Dans la vie intime, c'est à peu près pareil. Il n'y a pas beaucoup de types qui apprécient que leur copine gagne beaucoup plus de fric qu'eux.
J'essaie parfois de faire valoir que ma situation professionnelle n'est pas totalement imméritée. J'ai suivi la voie classique des concours et des grandes écoles. Les concours, c'était tout de même une innovation majeure de la Révolution Française avec la promotion de la méritocratie républicaine. Mais on a vite fait de me rétorquer que les concours, c'est biaisé, c'est totalement injuste, ça ne sert qu'à assurer la reproduction des classes sociales et des inégalités. Ce qu'il faudrait, ce serait assurer la promotion directe des classes défavorisées aux grandes écoles.
Je n'ose rien dire à cela. Ça ne peut être qu'un dialogue de sourds.

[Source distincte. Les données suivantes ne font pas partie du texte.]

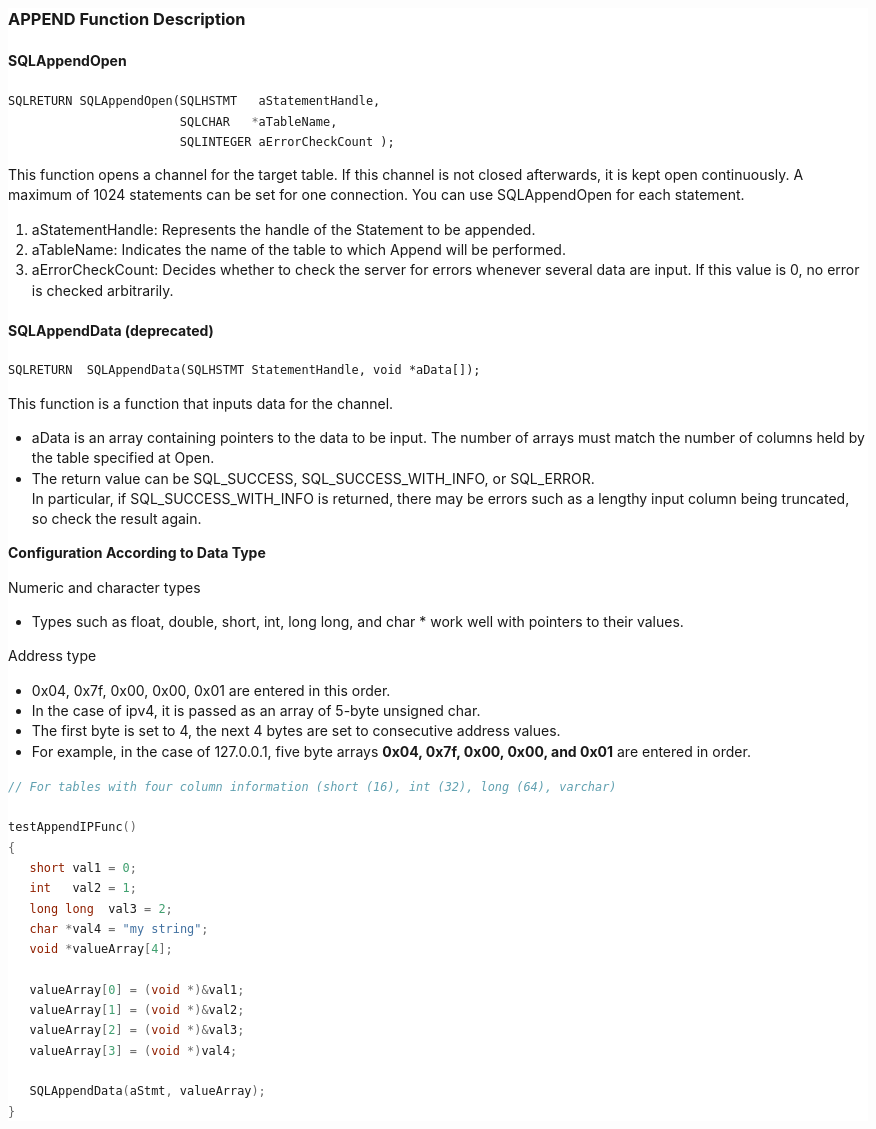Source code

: ### APPEND Function Description

#### SQLAppendOpen

```sql
SQLRETURN SQLAppendOpen(SQLHSTMT   aStatementHandle,
                        SQLCHAR   *aTableName,
                        SQLINTEGER aErrorCheckCount );
```

This function opens a channel for the target table. If this channel is not closed afterwards, it is kept open continuously.
A maximum of 1024 statements can be set for one connection. You can use SQLAppendOpen for each statement.

1. aStatementHandle: Represents the handle of the Statement to be appended.
2. aTableName: Indicates the name of the table to which Append will be performed.
3. aErrorCheckCount: Decides whether to check the server for errors whenever several data are input. If this value is 0, no error is checked arbitrarily.

#### SQLAppendData (deprecated)
`SQLRETURN  SQLAppendData(SQLHSTMT StatementHandle, void *aData[]);
`

This function is a function that inputs data for the channel.

* aData is an array containing pointers to the data to be input. The number of arrays must match the number of columns held by the table specified at Open.
* The return value can be SQL_SUCCESS, SQL_SUCCESS_WITH_INFO, or SQL_ERROR.<br>
  In particular, if SQL_SUCCESS_WITH_INFO is returned, there may be errors such as a lengthy input column being truncated, so check the result again.

**Configuration According to Data Type**

Numeric and character types
* Types such as float, double, short, int, long long, and char * work well with pointers to their values. 

Address type

* 0x04, 0x7f, 0x00, 0x00, 0x01 are entered in this order.
* In the case of ipv4, it is passed as an array of 5-byte unsigned char.
* The first byte is set to 4, the next 4 bytes are set to consecutive address values.
* For example, in the case of 127.0.0.1, five byte arrays **0x04, 0x7f, 0x00, 0x00, and 0x01** are entered in order.

```c
// For tables with four column information (short (16), int (32), long (64), varchar)
 
testAppendIPFunc()
{
   short val1 = 0;
   int   val2 = 1;
   long long  val3 = 2;  
   char *val4 = "my string";
   void *valueArray[4];
 
   valueArray[0] = (void *)&val1;
   valueArray[1] = (void *)&val2;
   valueArray[2] = (void *)&val3;
   valueArray[3] = (void *)val4;
 
   SQLAppendData(aStmt, valueArray);
}
```
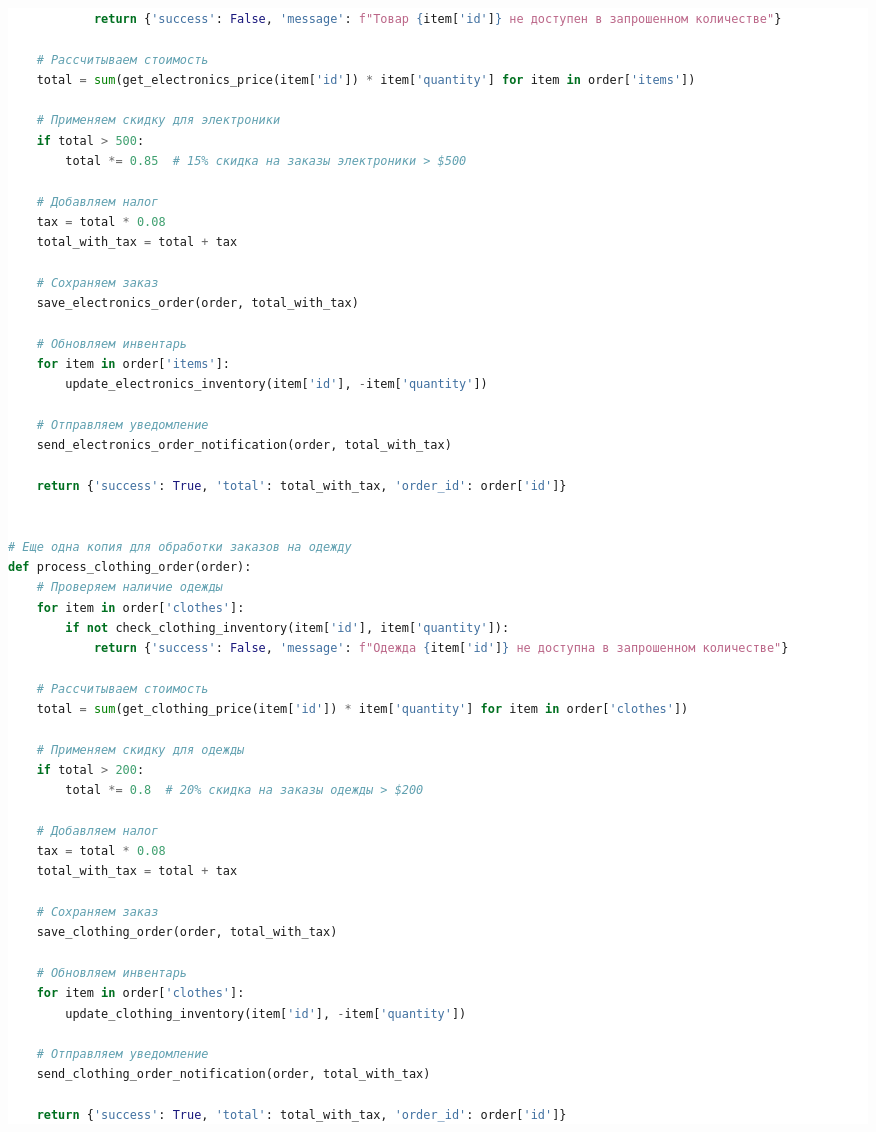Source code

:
 ```python
            return {'success': False, 'message': f"Товар {item['id']} не доступен в запрошенном количестве"}
    
    # Рассчитываем стоимость
    total = sum(get_electronics_price(item['id']) * item['quantity'] for item in order['items'])
    
    # Применяем скидку для электроники
    if total > 500:
        total *= 0.85  # 15% скидка на заказы электроники > $500
    
    # Добавляем налог
    tax = total * 0.08
    total_with_tax = total + tax
    
    # Сохраняем заказ
    save_electronics_order(order, total_with_tax)
    
    # Обновляем инвентарь
    for item in order['items']:
        update_electronics_inventory(item['id'], -item['quantity'])
    
    # Отправляем уведомление
    send_electronics_order_notification(order, total_with_tax)
    
    return {'success': True, 'total': total_with_tax, 'order_id': order['id']}


# Еще одна копия для обработки заказов на одежду
def process_clothing_order(order):
    # Проверяем наличие одежды
    for item in order['clothes']:
        if not check_clothing_inventory(item['id'], item['quantity']):
            return {'success': False, 'message': f"Одежда {item['id']} не доступна в запрошенном количестве"}
    
    # Рассчитываем стоимость
    total = sum(get_clothing_price(item['id']) * item['quantity'] for item in order['clothes'])
    
    # Применяем скидку для одежды
    if total > 200:
        total *= 0.8  # 20% скидка на заказы одежды > $200
    
    # Добавляем налог
    tax = total * 0.08
    total_with_tax = total + tax
    
    # Сохраняем заказ
    save_clothing_order(order, total_with_tax)
    
    # Обновляем инвентарь
    for item in order['clothes']:
        update_clothing_inventory(item['id'], -item['quantity'])
    
    # Отправляем уведомление
    send_clothing_order_notification(order, total_with_tax)
    
    return {'success': True, 'total': total_with_tax, 'order_id': order['id']}
```
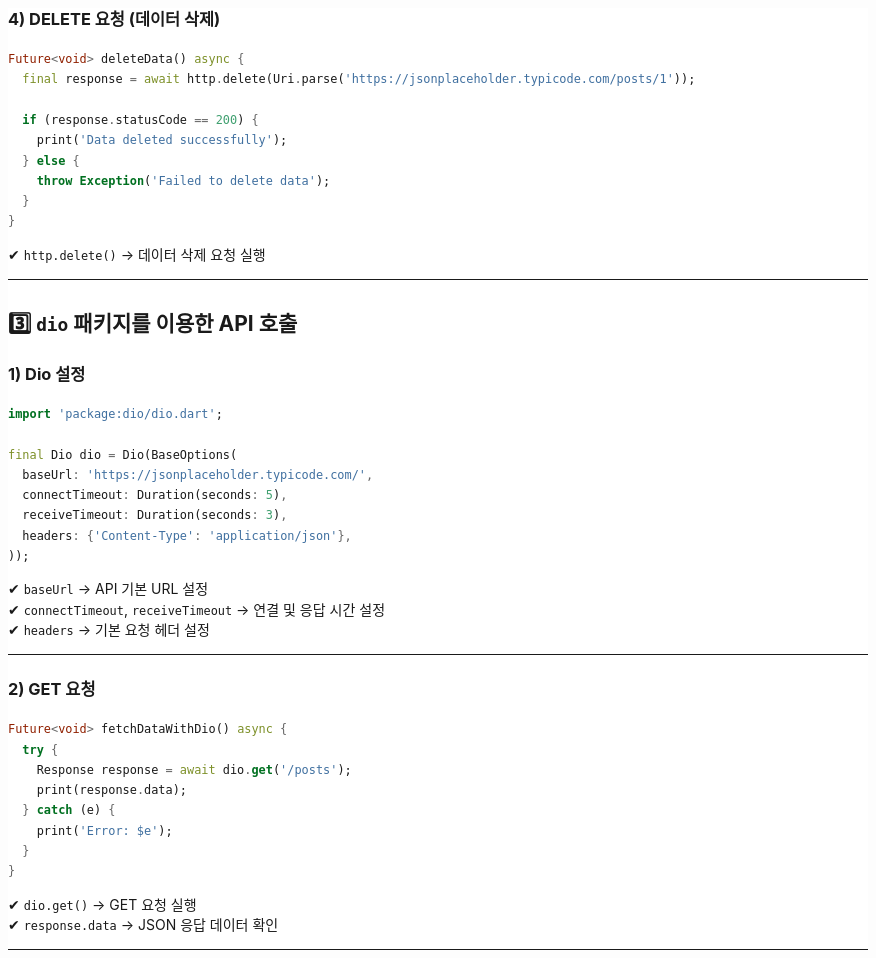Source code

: 
### 4) DELETE 요청 (데이터 삭제)

```dart
Future<void> deleteData() async {
  final response = await http.delete(Uri.parse('https://jsonplaceholder.typicode.com/posts/1'));

  if (response.statusCode == 200) {
    print('Data deleted successfully');
  } else {
    throw Exception('Failed to delete data');
  }
}
```

✔ `http.delete()` → 데이터 삭제 요청 실행  

---

## 3️⃣ `dio` 패키지를 이용한 API 호출

### 1) Dio 설정

```dart
import 'package:dio/dio.dart';

final Dio dio = Dio(BaseOptions(
  baseUrl: 'https://jsonplaceholder.typicode.com/',
  connectTimeout: Duration(seconds: 5),
  receiveTimeout: Duration(seconds: 3),
  headers: {'Content-Type': 'application/json'},
));
```

✔ `baseUrl` → API 기본 URL 설정  
✔ `connectTimeout`, `receiveTimeout` → 연결 및 응답 시간 설정  
✔ `headers` → 기본 요청 헤더 설정  

---

### 2) GET 요청

```dart
Future<void> fetchDataWithDio() async {
  try {
    Response response = await dio.get('/posts');
    print(response.data);
  } catch (e) {
    print('Error: $e');
  }
}
```

✔ `dio.get()` → GET 요청 실행  
✔ `response.data` → JSON 응답 데이터 확인  

---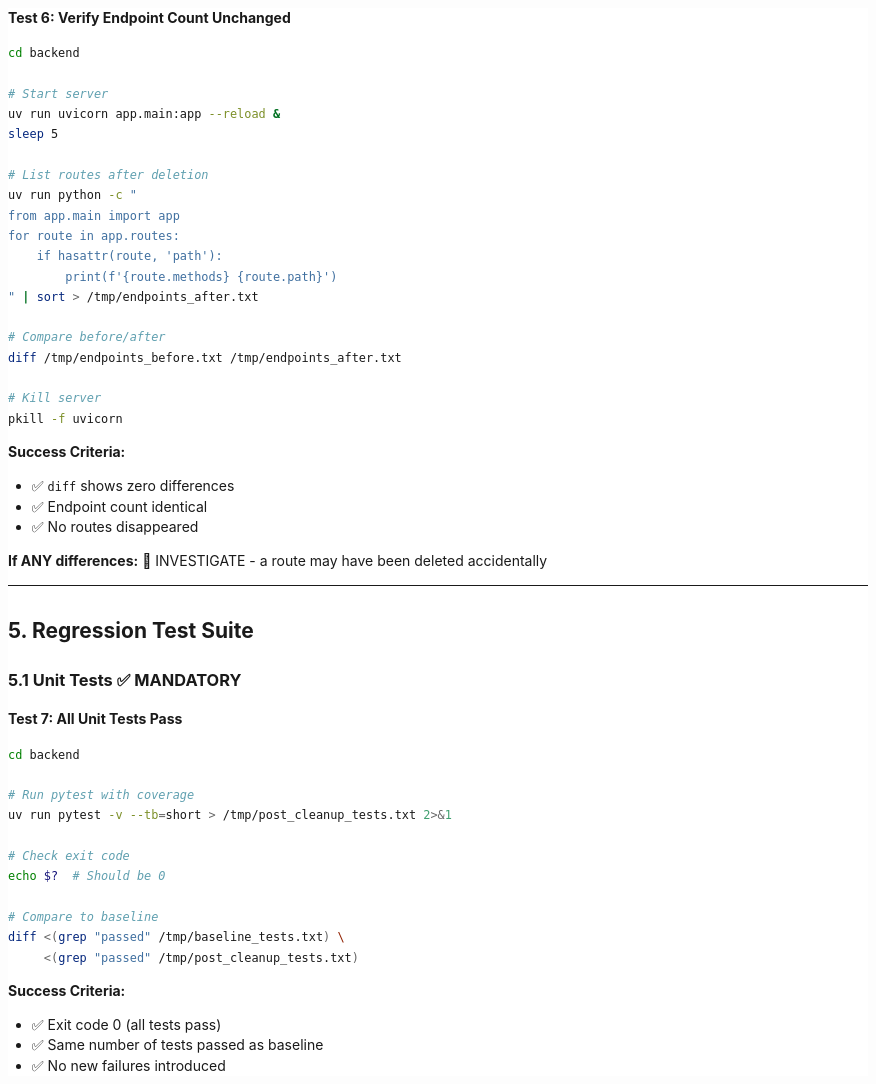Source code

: **Test 6: Verify Endpoint Count Unchanged**

```bash
cd backend

# Start server
uv run uvicorn app.main:app --reload &
sleep 5

# List routes after deletion
uv run python -c "
from app.main import app
for route in app.routes:
    if hasattr(route, 'path'):
        print(f'{route.methods} {route.path}')
" | sort > /tmp/endpoints_after.txt

# Compare before/after
diff /tmp/endpoints_before.txt /tmp/endpoints_after.txt

# Kill server
pkill -f uvicorn
```

**Success Criteria:**
- ✅ `diff` shows zero differences
- ✅ Endpoint count identical
- ✅ No routes disappeared

**If ANY differences:** 🚨 INVESTIGATE - a route may have been deleted accidentally

---

## 5. Regression Test Suite

### 5.1 Unit Tests ✅ MANDATORY

**Test 7: All Unit Tests Pass**

```bash
cd backend

# Run pytest with coverage
uv run pytest -v --tb=short > /tmp/post_cleanup_tests.txt 2>&1

# Check exit code
echo $?  # Should be 0

# Compare to baseline
diff <(grep "passed" /tmp/baseline_tests.txt) \
     <(grep "passed" /tmp/post_cleanup_tests.txt)
```

**Success Criteria:**
- ✅ Exit code 0 (all tests pass)
- ✅ Same number of tests passed as baseline
- ✅ No new failures introduced

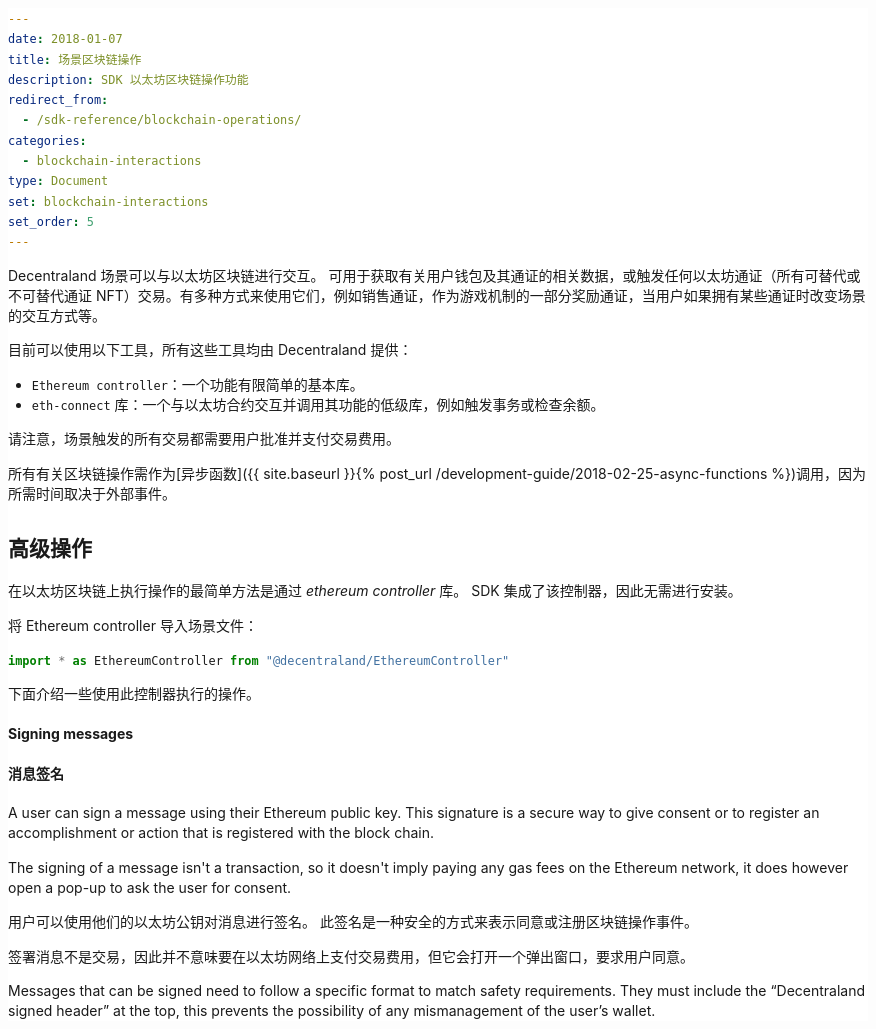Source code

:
 ```yaml
---
date: 2018-01-07
title: 场景区块链操作
description: SDK 以太坊区块链操作功能
redirect_from:
  - /sdk-reference/blockchain-operations/
categories:
  - blockchain-interactions
type: Document
set: blockchain-interactions
set_order: 5
---
```


Decentraland 场景可以与以太坊区块链进行交互。 可用于获取有关用户钱包及其通证的相关数据，或触发任何以太坊通证（所有可替代或不可替代通证 NFT）交易。有多种方式来使用它们，例如销售通证，作为游戏机制的一部分奖励通证，当用户如果拥有某些通证时改变场景的交互方式等。

目前可以使用以下工具，所有这些工具均由 Decentraland 提供：



- `Ethereum controller`：一个功能有限简单的基本库。
- `eth-connect` 库：一个与以太坊合约交互并调用其功能的低级库，例如触发事务或检查余额。

请注意，场景触发的所有交易都需要用户批准并支付交易费用。

所有有关区块链操作需作为[异步函数]({{ site.baseurl }}{% post_url /development-guide/2018-02-25-async-functions %})调用，因为所需时间取决于外部事件。



## 高级操作

在以太坊区块链上执行操作的最简单方法是通过 _ethereum controller_ 库。 SDK 集成了该控制器，因此无需进行安装。

将 Ethereum controller 导入场景文件：

```ts
import * as EthereumController from "@decentraland/EthereumController"
```

下面介绍一些使用此控制器执行的操作。

#### Signing messages
#### 消息签名

A user can sign a message using their Ethereum public key. This signature is a secure way to give consent or to register an accomplishment or action that is registered with the block chain.

The signing of a message isn't a transaction, so it doesn't imply paying any gas fees on the Ethereum network, it does however open a pop-up to ask the user for consent.

用户可以使用他们的以太坊公钥对消息进行签名。 此签名是一种安全的方式来表示同意或注册区块链操作事件。

签署消息不是交易，因此并不意味要在以太坊网络上支付交易费用，但它会打开一个弹出窗口，要求用户同意。

Messages that can be signed need to follow a specific format to match safety requirements. They must include the “Decentraland signed header” at the top, this prevents the possibility of any mismanagement of the user’s wallet.
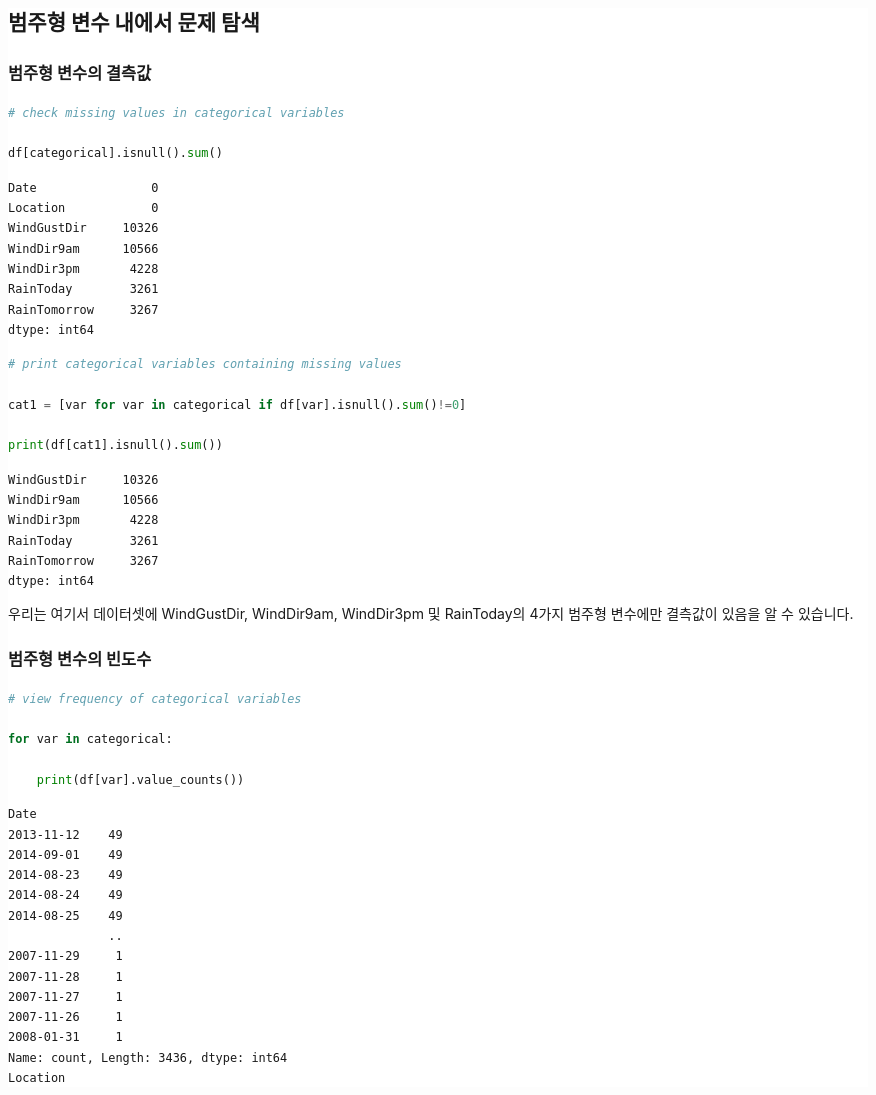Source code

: ## 범주형 변수 내에서 문제 탐색

### 범주형 변수의 결측값


```python
# check missing values in categorical variables

df[categorical].isnull().sum()
```




    Date                0
    Location            0
    WindGustDir     10326
    WindDir9am      10566
    WindDir3pm       4228
    RainToday        3261
    RainTomorrow     3267
    dtype: int64




```python
# print categorical variables containing missing values

cat1 = [var for var in categorical if df[var].isnull().sum()!=0]

print(df[cat1].isnull().sum())
```

    WindGustDir     10326
    WindDir9am      10566
    WindDir3pm       4228
    RainToday        3261
    RainTomorrow     3267
    dtype: int64
    

우리는 여기서 데이터셋에 WindGustDir, WindDir9am, WindDir3pm 및 RainToday의 4가지 범주형 변수에만 결측값이 있음을 알 수 있습니다.

### 범주형 변수의 빈도수




```python
# view frequency of categorical variables

for var in categorical: 
    
    print(df[var].value_counts())
```

    Date
    2013-11-12    49
    2014-09-01    49
    2014-08-23    49
    2014-08-24    49
    2014-08-25    49
                  ..
    2007-11-29     1
    2007-11-28     1
    2007-11-27     1
    2007-11-26     1
    2008-01-31     1
    Name: count, Length: 3436, dtype: int64
    Location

Ce qui semble évident, c'est que les antagonismes en France sont, surtout, de nature symbolique.
Le
misérabilisme, le populisme, ont en fait un ressort principal : la haine mais la haine
pas tellement de la bourgeoisie mais surtout des élites.
Les bourgeois,
on peut s'en accommoder, on sait bien qu'ils sont bêtes; ils sont en
fait à peu près comme nous, les gens du peuple, ce n'est qu'une question
de degré. Mais les intellos, les bobos, les élites, ça, ça ne peut
absolument pas passer. On sent que ces gens là sont radicalement
différents, qu'ils ont une façon de penser, de s'exprimer, de sentir, de
jouir, d'être heureux à la quelle le peuple n'aura, de toute manière,
jamais accès, à la quelle aucune Révolution, aucun Grand Soir, ne le
fera parvenir. L'écart est impossible à combler, on n'aura jamais les codes, on ne sera jamais aussi distingués et, rien que pour ça, on ne peut que haïr les élites.
Les
haines sociales en France ne sont, en fait, pas tellement économiques,
elles sont surtout culturelles, symboliques. Et ça, c'est quasi-impossible à effacer.
Images de Mariola JASKO, jeune artiste de Cracovie.
Ce post a bien sûr été rédigé dans le contexte des "gilets jaunes".
Je précise enfin que je suspends mon blog durant une ou deux semaines. Je quitte la France demain.